- Task to carry out -
An exact transcription of each entry below is required, without any pictures.

__________

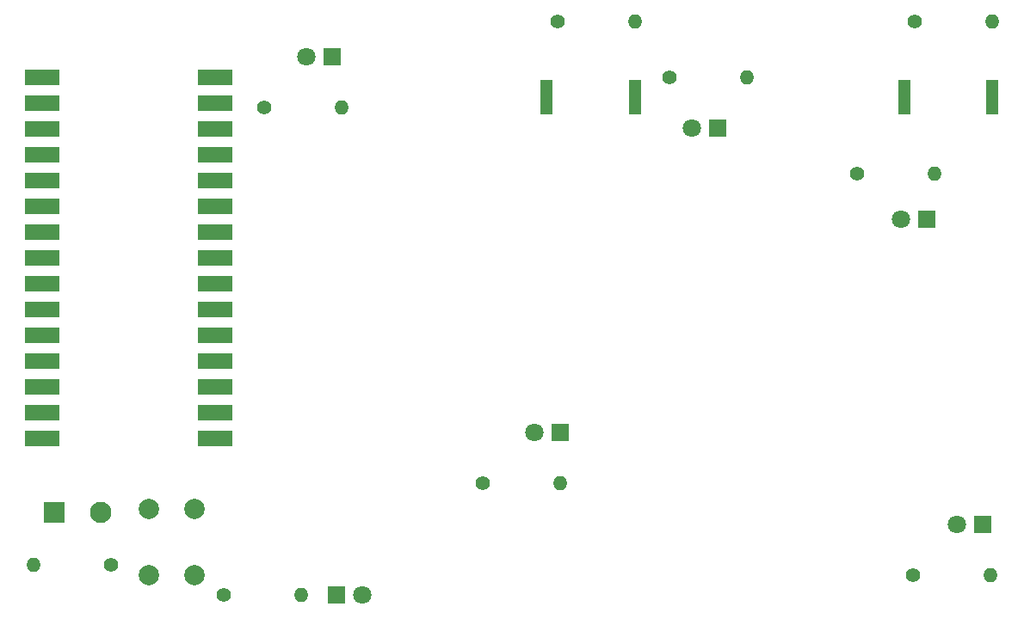
<source format=gbr>
%TF.GenerationSoftware,KiCad,Pcbnew,8.0.6*%
%TF.CreationDate,2025-02-06T10:41:56-08:00*%
%TF.ProjectId,Decorative PCB for Amaia,4465636f-7261-4746-9976-652050434220,V2*%
%TF.SameCoordinates,Original*%
%TF.FileFunction,Soldermask,Top*%
%TF.FilePolarity,Negative*%
%FSLAX46Y46*%
G04 Gerber Fmt 4.6, Leading zero omitted, Abs format (unit mm)*
G04 Created by KiCad (PCBNEW 8.0.6) date 2025-02-06 10:41:56*
%MOMM*%
%LPD*%
G01*
G04 APERTURE LIST*
G04 Aperture macros list*
%AMRoundRect*
0 Rectangle with rounded corners*
0 $1 Rounding radius*
0 $2 $3 $4 $5 $6 $7 $8 $9 X,Y pos of 4 corners*
0 Add a 4 corners polygon primitive as box body*
4,1,4,$2,$3,$4,$5,$6,$7,$8,$9,$2,$3,0*
0 Add four circle primitives for the rounded corners*
1,1,$1+$1,$2,$3*
1,1,$1+$1,$4,$5*
1,1,$1+$1,$6,$7*
1,1,$1+$1,$8,$9*
0 Add four rect primitives between the rounded corners*
20,1,$1+$1,$2,$3,$4,$5,0*
20,1,$1+$1,$4,$5,$6,$7,0*
20,1,$1+$1,$6,$7,$8,$9,0*
20,1,$1+$1,$8,$9,$2,$3,0*%
G04 Aperture macros list end*
%ADD10R,1.800000X1.800000*%
%ADD11C,1.800000*%
%ADD12RoundRect,0.250001X-0.799999X-0.799999X0.799999X-0.799999X0.799999X0.799999X-0.799999X0.799999X0*%
%ADD13C,2.100000*%
%ADD14C,1.400000*%
%ADD15O,1.400000X1.400000*%
%ADD16R,1.300000X3.400000*%
%ADD17R,3.500000X1.600000*%
%ADD18C,2.000000*%
G04 APERTURE END LIST*
D10*
%TO.C,D6*%
X126000000Y-60500000D03*
D11*
X123460000Y-60500000D03*
%TD*%
D10*
%TO.C,D1*%
X126460000Y-113500000D03*
D11*
X129000000Y-113500000D03*
%TD*%
D12*
%TO.C,J1*%
X98650000Y-105360000D03*
D13*
X103250000Y-105360000D03*
%TD*%
D14*
%TO.C,R9*%
X119380000Y-65500000D03*
D15*
X127000000Y-65500000D03*
%TD*%
D14*
%TO.C,R1*%
X148190000Y-57000000D03*
D15*
X155810000Y-57000000D03*
%TD*%
D14*
%TO.C,R2*%
X183380000Y-57000000D03*
D15*
X191000000Y-57000000D03*
%TD*%
D14*
%TO.C,R7*%
X140880000Y-102500000D03*
D15*
X148500000Y-102500000D03*
%TD*%
D14*
%TO.C,R6*%
X159190000Y-62500000D03*
D15*
X166810000Y-62500000D03*
%TD*%
D16*
%TO.C,Y2*%
X155850000Y-64500000D03*
X147150000Y-64500000D03*
%TD*%
D10*
%TO.C,D2*%
X190040000Y-106500000D03*
D11*
X187500000Y-106500000D03*
%TD*%
D17*
%TO.C,A1*%
X114500000Y-98060000D03*
X114500000Y-95520000D03*
X114500000Y-92980000D03*
X114500000Y-90440000D03*
X114500000Y-87900000D03*
X114500000Y-85360000D03*
X114500000Y-82820000D03*
X114500000Y-80280000D03*
X114500000Y-77740000D03*
X114500000Y-75200000D03*
X114500000Y-72660000D03*
X114500000Y-70120000D03*
X114500000Y-67580000D03*
X114500000Y-65040000D03*
X114500000Y-62500000D03*
X97500000Y-62500000D03*
X97500000Y-65040000D03*
X97500000Y-67580000D03*
X97500000Y-70120000D03*
X97500000Y-72660000D03*
X97500000Y-75200000D03*
X97500000Y-77740000D03*
X97500000Y-80280000D03*
X97500000Y-82820000D03*
X97500000Y-85360000D03*
X97500000Y-87900000D03*
X97500000Y-90440000D03*
X97500000Y-92980000D03*
X97500000Y-95560000D03*
X97500000Y-98060000D03*
%TD*%
D10*
%TO.C,D3*%
X164000000Y-67500000D03*
D11*
X161460000Y-67500000D03*
%TD*%
D14*
%TO.C,R4*%
X115380000Y-113500000D03*
D15*
X123000000Y-113500000D03*
%TD*%
D14*
%TO.C,R8*%
X177690000Y-72000000D03*
D15*
X185310000Y-72000000D03*
%TD*%
D10*
%TO.C,D5*%
X184500000Y-76500000D03*
D11*
X181960000Y-76500000D03*
%TD*%
D16*
%TO.C,Y1*%
X191000000Y-64500000D03*
X182300000Y-64500000D03*
%TD*%
D14*
%TO.C,R5*%
X183190000Y-111500000D03*
D15*
X190810000Y-111500000D03*
%TD*%
D10*
%TO.C,D4*%
X148500000Y-97500000D03*
D11*
X145960000Y-97500000D03*
%TD*%
D18*
%TO.C,SW1*%
X112500000Y-105000000D03*
X112500000Y-111500000D03*
X108000000Y-105000000D03*
X108000000Y-111500000D03*
%TD*%
D14*
%TO.C,R3*%
X104310000Y-110500000D03*
D15*
X96690000Y-110500000D03*
%TD*%
M02*

</source>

__________

- Solution to the exercise -
<source format=gbr>
%TF.GenerationSoftware,KiCad,Pcbnew,8.0.6*%
%TF.CreationDate,2025-02-06T10:41:56-08:00*%
%TF.ProjectId,Decorative PCB for Amaia,4465636f-7261-4746-9976-652050434220,V2*%
%TF.SameCoordinates,Original*%
%TF.FileFunction,Soldermask,Top*%
%TF.FilePolarity,Negative*%
%FSLAX46Y46*%
G04 Gerber Fmt 4.6, Leading zero omitted, Abs format (unit mm)*
G04 Created by KiCad (PCBNEW 8.0.6) date 2025-02-06 10:41:56*
%MOMM*%
%LPD*%
G01*
G04 APERTURE LIST*
G04 Aperture macros list*
%AMRoundRect*
0 Rectangle with rounded corners*
0 $1 Rounding radius*
0 $2 $3 $4 $5 $6 $7 $8 $9 X,Y pos of 4 corners*
0 Add a 4 corners polygon primitive as box body*
4,1,4,$2,$3,$4,$5,$6,$7,$8,$9,$2,$3,0*
0 Add four circle primitives for the rounded corners*
1,1,$1+$1,$2,$3*
1,1,$1+$1,$4,$5*
1,1,$1+$1,$6,$7*
1,1,$1+$1,$8,$9*
0 Add four rect primitives between the rounded corners*
20,1,$1+$1,$2,$3,$4,$5,0*
20,1,$1+$1,$4,$5,$6,$7,0*
20,1,$1+$1,$6,$7,$8,$9,0*
20,1,$1+$1,$8,$9,$2,$3,0*%
G04 Aperture macros list end*
%ADD10R,1.800000X1.800000*%
%ADD11C,1.800000*%
%ADD12RoundRect,0.250001X-0.799999X-0.799999X0.799999X-0.799999X0.799999X0.799999X-0.799999X0.799999X0*%
%ADD13C,2.100000*%
%ADD14C,1.400000*%
%ADD15O,1.400000X1.400000*%
%ADD16R,1.300000X3.400000*%
%ADD17R,3.500000X1.600000*%
%ADD18C,2.000000*%
G04 APERTURE END LIST*
D10*
%TO.C,D6*%
X126000000Y-60500000D03*
D11*
X123460000Y-60500000D03*
%TD*%
D10*
%TO.C,D1*%
X126460000Y-113500000D03*
D11*
X129000000Y-113500000D03*
%TD*%
D12*
%TO.C,J1*%
X98650000Y-105360000D03*
D13*
X103250000Y-105360000D03*
%TD*%
D14*
%TO.C,R9*%
X119380000Y-65500000D03*
D15*
X127000000Y-65500000D03*
%TD*%
D14*
%TO.C,R1*%
X148190000Y-57000000D03*
D15*
X155810000Y-57000000D03*
%TD*%
D14*
%TO.C,R2*%
X183380000Y-57000000D03*
D15*
X191000000Y-57000000D03*
%TD*%
D14*
%TO.C,R7*%
X140880000Y-102500000D03*
D15*
X148500000Y-102500000D03*
%TD*%
D14*
%TO.C,R6*%
X159190000Y-62500000D03*
D15*
X166810000Y-62500000D03*
%TD*%
D16*
%TO.C,Y2*%
X155850000Y-64500000D03*
X147150000Y-64500000D03*
%TD*%
D10*
%TO.C,D2*%
X190040000Y-106500000D03*
D11*
X187500000Y-106500000D03*
%TD*%
D17*
%TO.C,A1*%
X114500000Y-98060000D03*
X114500000Y-95520000D03*
X114500000Y-92980000D03*
X114500000Y-90440000D03*
X114500000Y-87900000D03*
X114500000Y-85360000D03*
X114500000Y-82820000D03*
X114500000Y-80280000D03*
X114500000Y-77740000D03*
X114500000Y-75200000D03*
X114500000Y-72660000D03*
X114500000Y-70120000D03*
X114500000Y-67580000D03*
X114500000Y-65040000D03*
X114500000Y-62500000D03*
X97500000Y-62500000D03*
X97500000Y-65040000D03*
X97500000Y-67580000D03*
X97500000Y-70120000D03*
X97500000Y-72660000D03*
X97500000Y-75200000D03*
X97500000Y-77740000D03*
X97500000Y-80280000D03*
X97500000Y-82820000D03*
X97500000Y-85360000D03*
X97500000Y-87900000D03*
X97500000Y-90440000D03*
X97500000Y-92980000D03*
X97500000Y-95560000D03*
X97500000Y-98060000D03*
%TD*%
D10*
%TO.C,D3*%
X164000000Y-67500000D03*
D11*
X161460000Y-67500000D03*
%TD*%
D14*
%TO.C,R4*%
X115380000Y-113500000D03*
D15*
X123000000Y-113500000D03*
%TD*%
D14*
%TO.C,R8*%
X177690000Y-72000000D03*
D15*
X185310000Y-72000000D03*
%TD*%
D10*
%TO.C,D5*%
X184500000Y-76500000D03*
D11*
X181960000Y-76500000D03*
%TD*%
D16*
%TO.C,Y1*%
X191000000Y-64500000D03*
X182300000Y-64500000D03*
%TD*%
D14*
%TO.C,R5*%
X183190000Y-111500000D03*
D15*
X190810000Y-111500000D03*
%TD*%
D10*
%TO.C,D4*%
X148500000Y-97500000D03*
D11*
X145960000Y-97500000D03*
%TD*%
D18*
%TO.C,SW1*%
X112500000Y-105000000D03*
X112500000Y-111500000D03*
X108000000Y-105000000D03*
X108000000Y-111500000D03*
%TD*%
D14*
%TO.C,R3*%
X104310000Y-110500000D03*
D15*
X96690000Y-110500000D03*
%TD*%
M02*

</source>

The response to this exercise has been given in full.